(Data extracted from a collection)
══════════

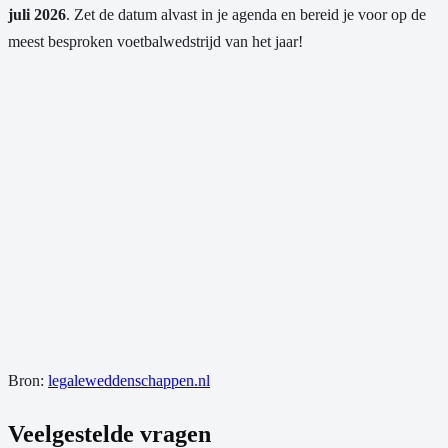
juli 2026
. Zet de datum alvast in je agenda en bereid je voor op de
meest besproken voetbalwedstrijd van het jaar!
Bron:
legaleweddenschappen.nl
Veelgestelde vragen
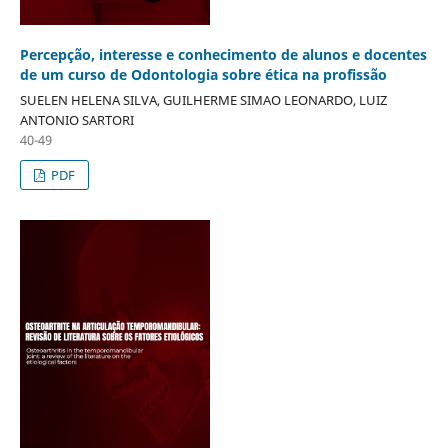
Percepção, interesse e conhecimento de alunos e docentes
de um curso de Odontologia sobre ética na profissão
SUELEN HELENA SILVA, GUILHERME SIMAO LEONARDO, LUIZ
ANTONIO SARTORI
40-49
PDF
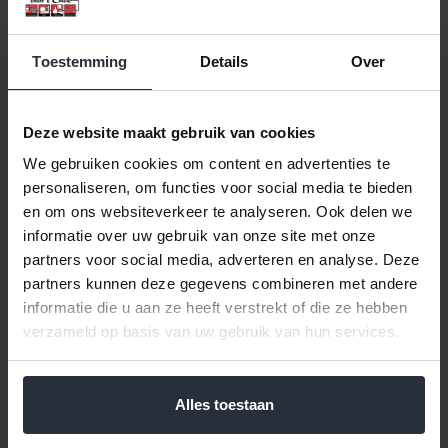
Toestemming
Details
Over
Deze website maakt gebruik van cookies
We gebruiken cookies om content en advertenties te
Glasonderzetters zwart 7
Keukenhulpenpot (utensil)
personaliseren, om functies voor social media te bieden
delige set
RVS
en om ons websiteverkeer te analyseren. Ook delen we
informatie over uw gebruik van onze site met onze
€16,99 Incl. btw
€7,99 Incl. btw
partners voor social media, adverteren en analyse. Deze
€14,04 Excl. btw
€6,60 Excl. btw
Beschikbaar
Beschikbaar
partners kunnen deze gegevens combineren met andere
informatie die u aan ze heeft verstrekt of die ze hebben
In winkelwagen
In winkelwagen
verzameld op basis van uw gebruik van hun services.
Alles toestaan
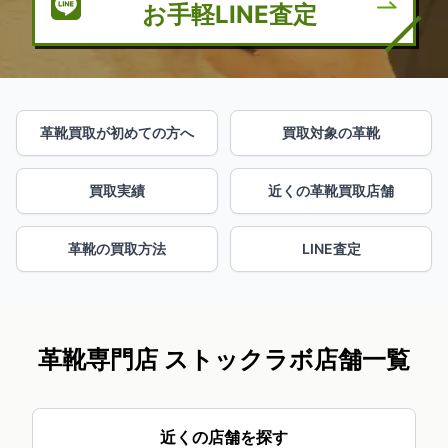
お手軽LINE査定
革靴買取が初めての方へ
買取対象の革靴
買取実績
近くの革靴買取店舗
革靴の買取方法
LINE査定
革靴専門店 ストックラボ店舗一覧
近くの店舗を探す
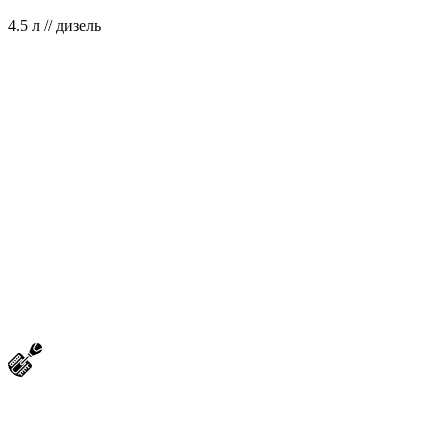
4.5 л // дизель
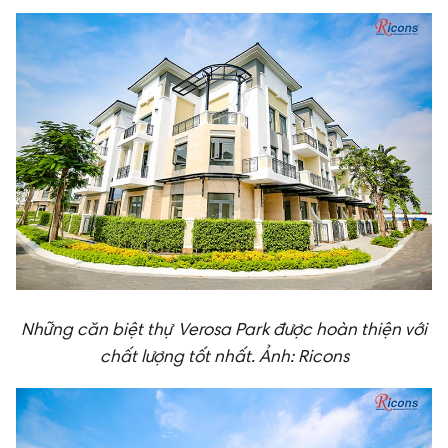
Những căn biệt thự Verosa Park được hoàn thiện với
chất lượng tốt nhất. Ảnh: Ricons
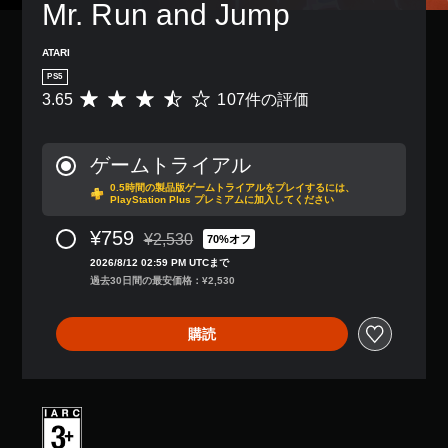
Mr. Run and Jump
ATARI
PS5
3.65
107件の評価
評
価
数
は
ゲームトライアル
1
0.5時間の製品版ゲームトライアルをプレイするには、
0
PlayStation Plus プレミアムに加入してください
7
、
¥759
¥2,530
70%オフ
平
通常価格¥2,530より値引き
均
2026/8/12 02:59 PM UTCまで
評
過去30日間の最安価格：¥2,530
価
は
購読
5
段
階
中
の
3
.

══════════

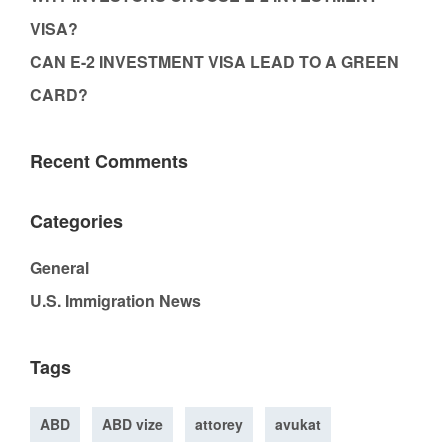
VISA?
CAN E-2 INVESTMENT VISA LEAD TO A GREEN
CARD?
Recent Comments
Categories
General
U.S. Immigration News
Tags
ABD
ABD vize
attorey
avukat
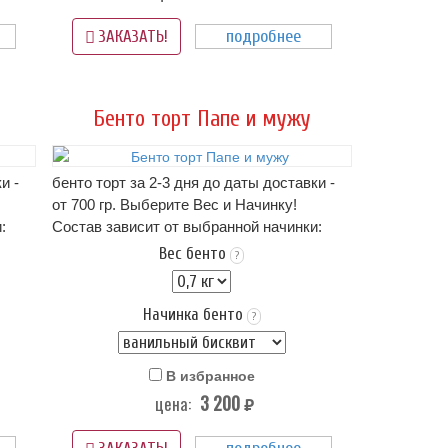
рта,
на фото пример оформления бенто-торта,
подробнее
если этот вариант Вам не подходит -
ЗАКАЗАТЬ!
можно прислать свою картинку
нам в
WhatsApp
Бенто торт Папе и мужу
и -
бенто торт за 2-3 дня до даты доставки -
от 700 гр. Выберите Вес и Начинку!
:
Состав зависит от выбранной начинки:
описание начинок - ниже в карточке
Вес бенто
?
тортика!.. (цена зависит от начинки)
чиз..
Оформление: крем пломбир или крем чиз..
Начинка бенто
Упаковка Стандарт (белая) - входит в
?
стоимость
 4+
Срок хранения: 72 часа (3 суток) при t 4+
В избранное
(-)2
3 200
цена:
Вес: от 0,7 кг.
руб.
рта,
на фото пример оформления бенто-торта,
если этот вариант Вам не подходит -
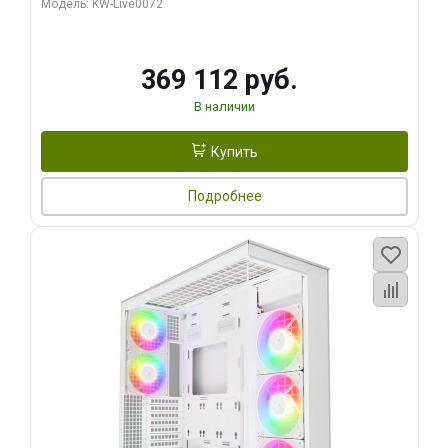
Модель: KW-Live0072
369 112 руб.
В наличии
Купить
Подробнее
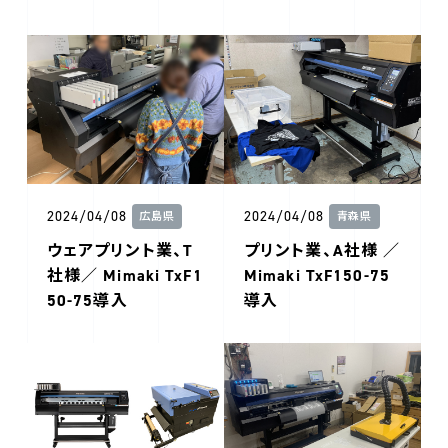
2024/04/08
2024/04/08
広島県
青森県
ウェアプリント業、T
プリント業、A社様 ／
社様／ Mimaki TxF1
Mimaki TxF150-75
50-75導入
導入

══════════

EXERCISE DETAILS ->
Write out only the lines that run from the line containing "Toestemming" through the line containing "en om ons websiteverkeer", both included, exactly as they appear above.

YOUR SOLUTION ->
Toestemming
Details
Over
Deze website maakt gebruik van cookies
We gebruiken cookies om content en advertenties te
Glasonderzetters zwart 7
Keukenhulpenpot (utensil)
personaliseren, om functies voor social media te bieden
delige set
RVS
en om ons websiteverkeer te analyseren. Ook delen we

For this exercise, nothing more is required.